He was briefly married to a "Frenchwoman" in the early 1960s; the marriage ended in divorce.

In 1965, Romney married the actress Bonnie Jean Beecher, who later adopted the name Jahanara Romney. They have a son, born as Howdy Do-Good Gravy Tomahawk Truckstop Romney, who has since changed to a singular different first name.

==Radio programs==

As Wavy Gravy, Romney has had two radio shows on Sirius Satellite Radio's Jam On station.

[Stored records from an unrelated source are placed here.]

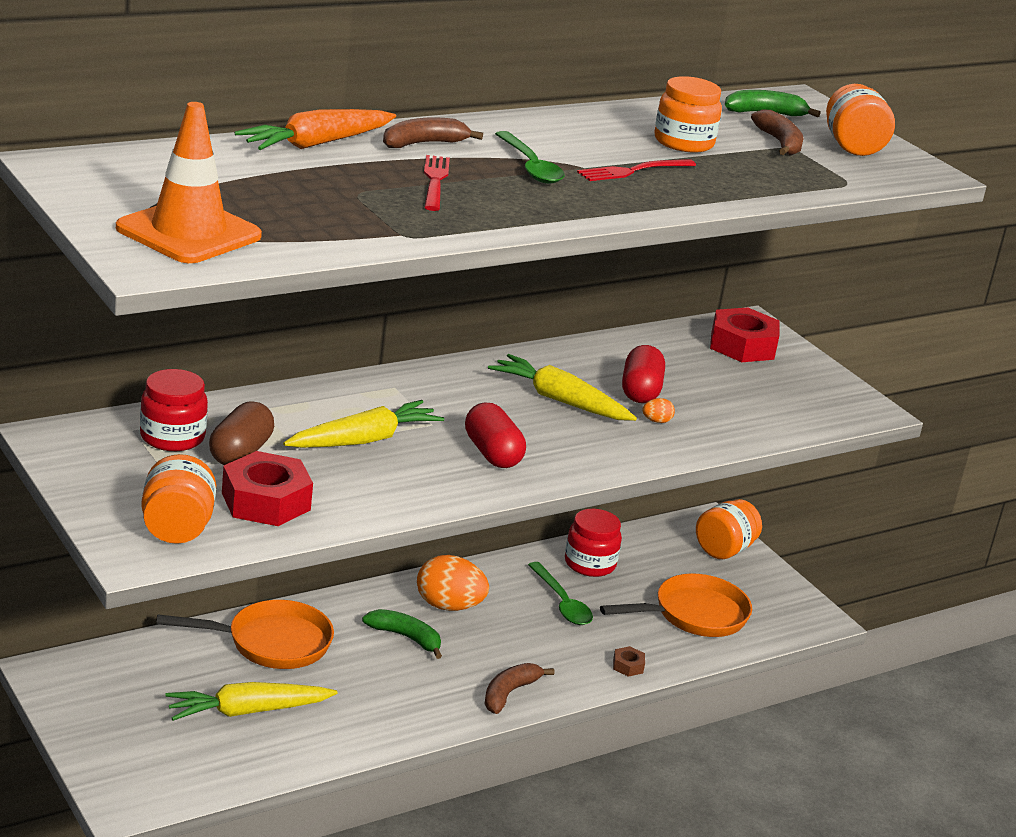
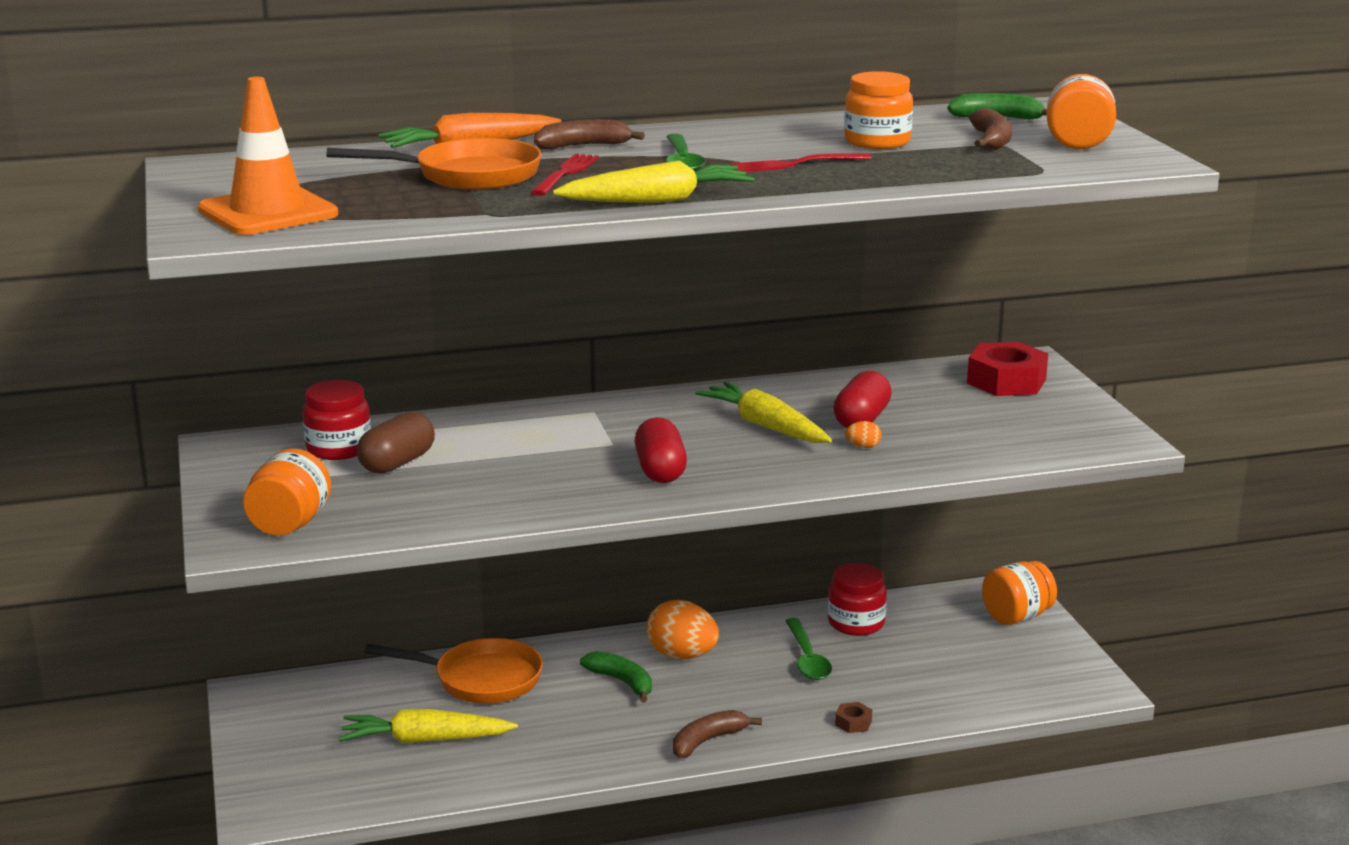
camera: 20 degrees right, 5 degrees down
(266, 501) = (394, 504): red nut -> none
(363, 440) = (530, 455): yellow carrot -> yellow carrot (657, 201)
(694, 615) = (953, 677): orange pan -> orange pan (469, 175)

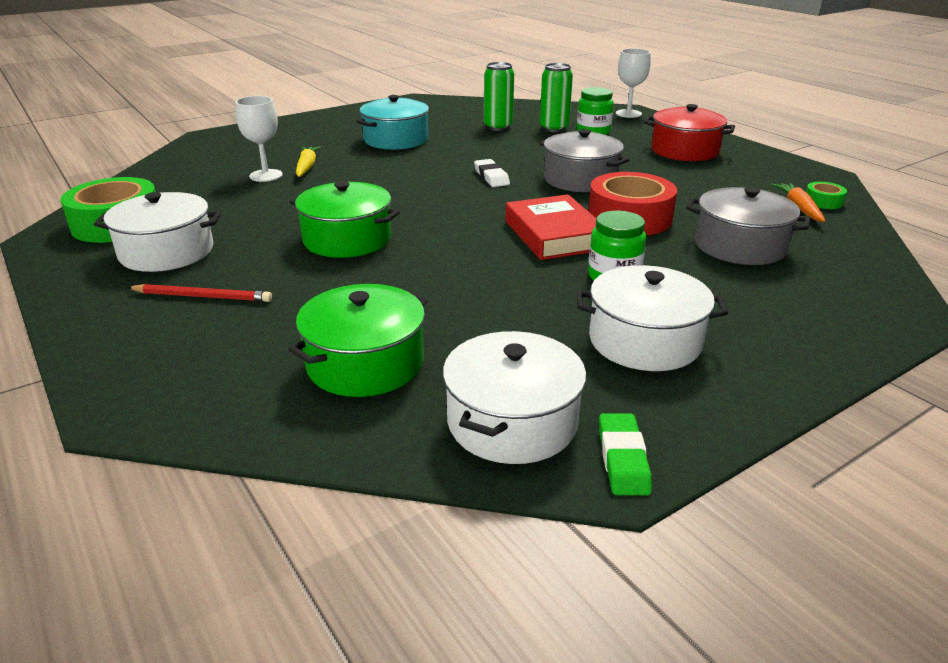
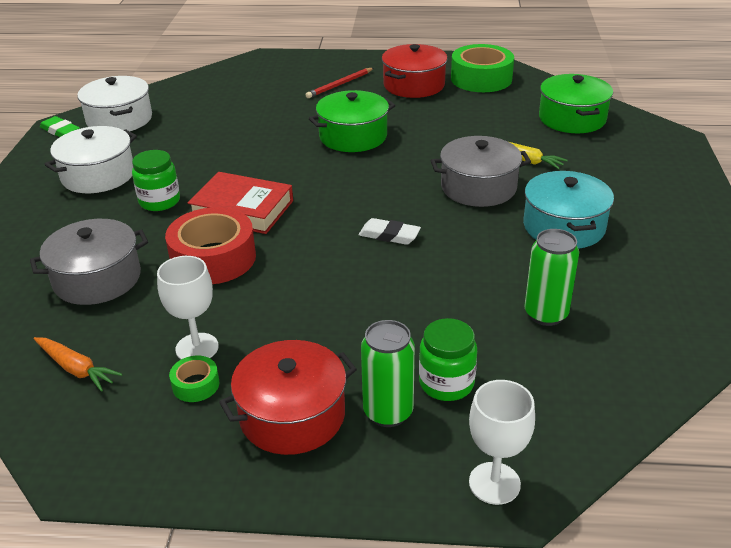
camera: 130 degrees right, 5 degrees up
(166, 252) = (414, 85): white pot -> red pot
(266, 175) = (523, 139): white goblet -> white goblet (197, 348)
(365, 363) = (213, 104): green pot -> green pot (572, 119)
(554, 128) = (495, 357): green can -> green can (388, 412)
(580, 179) = (318, 280): grey pot -> grey pot (478, 187)
(823, 202) = (55, 400): green tape -> green tape (196, 385)

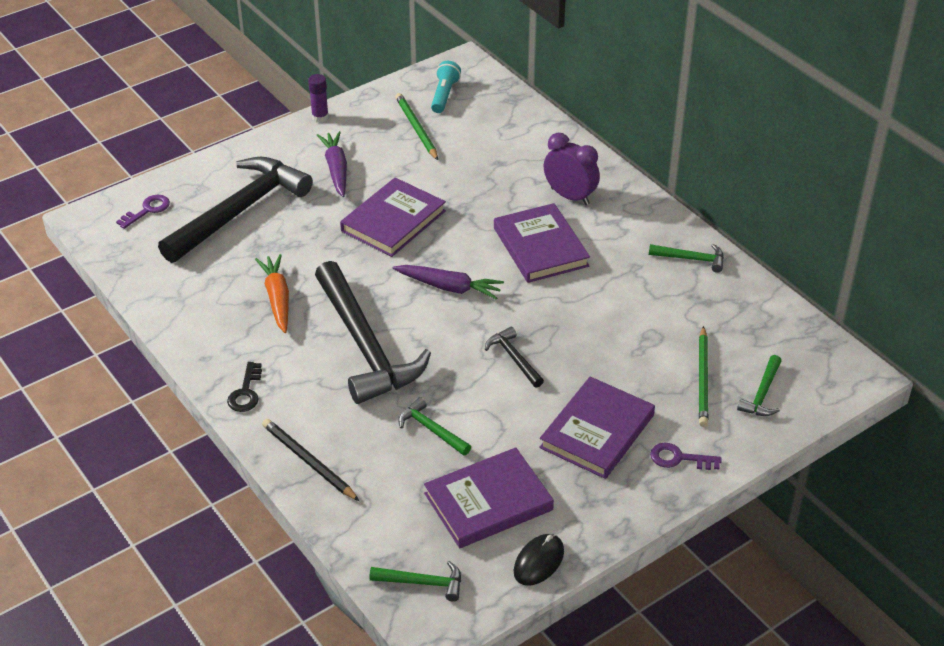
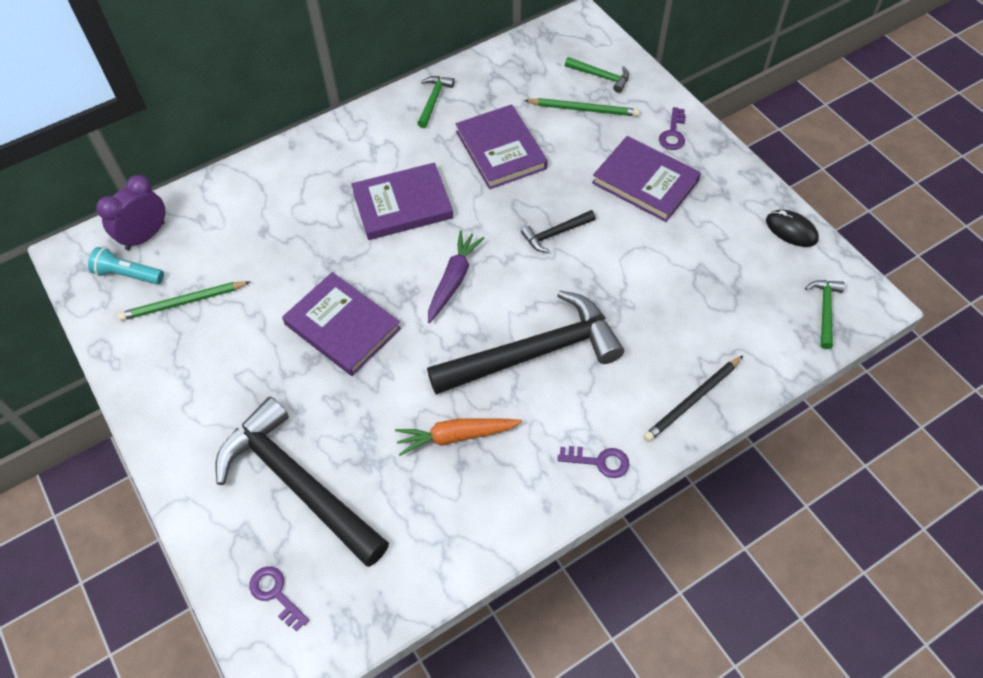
camera: 85 degrees left, 15 degrees up
(246, 392) = (599, 461): black key -> purple key
(320, 117) = (134, 400): purple glue stick -> none
(336, 169) = (239, 382): purple carrot -> none
(431, 430) = (647, 300): green hammer -> none
(488, 501) = (730, 261): purple book -> purple book (500, 150)
(570, 196) = (330, 177): purple clock -> purple clock (145, 236)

- Gravy in Your Ear: Gravy's radio show airing on the 15th of each month (including his birthday on the 15th of May) on Sirius Satellite Radio, with several re-broadcasts.
- The Wavy Files: a series of individual commentary segments by Gravy placed randomly throughout the Jam On programming on Sirius Satellite Radio.

==Filmography==

Filmography
| Year | Title | Role | Type | Notes |
| 1963 | The Fat Black Pussycat | Assistant Detective (as Hugh Romney) | Film | Detective film |
| 1970 | Woodstock | Himself | Film | Documentary film |
| 1972 | Cisco Pike | Reed (as Hugh Romney) | Film |  |
| 1994 | Flashing on the Sixties: A Tribal Document | Himself | Television |  |
| 1995 | The History of Rock 'N' Roll, Vol. 6 | Himself | Television |  |
| 1997 | Timothy Leary's Last Trip | Himself | Film | Film takes place at the "Pig-Nic" at the Hog Farm. |
| 1999 | The '60s |  | Film |  |
| 2000 | My Generation | Himself | Film |  |
| 2001 | The End of the Road | Himself | Film |  |
| Ram Dass, Fierce Grace | Himself | Film |  |
| 2005 | The Holy Modal Rounders: Bound to Lose |  | Film |  |
| 2006 | Breaking the Rules | Himself | Film |  |
| 2008 | Battleground Earth | Himself | Television | Episode "Ludacris vs. Tommy Lee" |
| Electric Apricot: Quest for Festeroo | Himself | Film | Mockumentary film. |
| 2009 | Saint Misbehavin': The Wavy Gravy Movie | Himself | Film | Documentary film, directed by Michelle Esrick and released by Ripple Effect Films. |
| Woodstock: Now & Then | Himself | Film |  |
| 2019 | Woodstock: Three Days That Defined a Generation | Himself | Film | Documentary film by director Barak Goodman. |
| 2021 | Saint Stupid The Movie recut | Himself | Film | Documentary film by Bishop Joey regarding the San Francisco St. Stupid's Day Parade |

== Books ==
- Gravy, Wavy (1974). "The Hog Farm and Friends"
- Gravy, Wavy (1992). "Something Good for a Change: Random Notes on Peace Thru Living"

==Recordings==
- "Beat Generation Jazz Poetry, Folk Lyrics, John Brent, Len Chandler and Hugh Romney at the Gaslight, Greenwich Village" (1960)
- Third Stream Humor (as Hugh Romney), World Pacific (1962)
- Old Feathers, New Bird: The 80s Are the 60s Twenty Years Later, Wavy Gravy, Relix (1988)
- Bear's Sonic Journals: Sing Out!, various artists, recorded April 25, 1981 at the Berkeley Community Theater, released February 23, 2024 by the Owsley Stanley Foundation

== Recognition ==
Ben & Jerry's Wavy Gravy ice cream flavor is named for Romney. Until 2001, Ben & Jerry's produced an ice cream named "Wavy Gravy" (caramel-cashew-Brazil nut base with a chocolate hazelnut fudge swirl and roasted almonds) which helped drive a scholarship fund for underprivileged kids to attend his Camp Winnarainbow.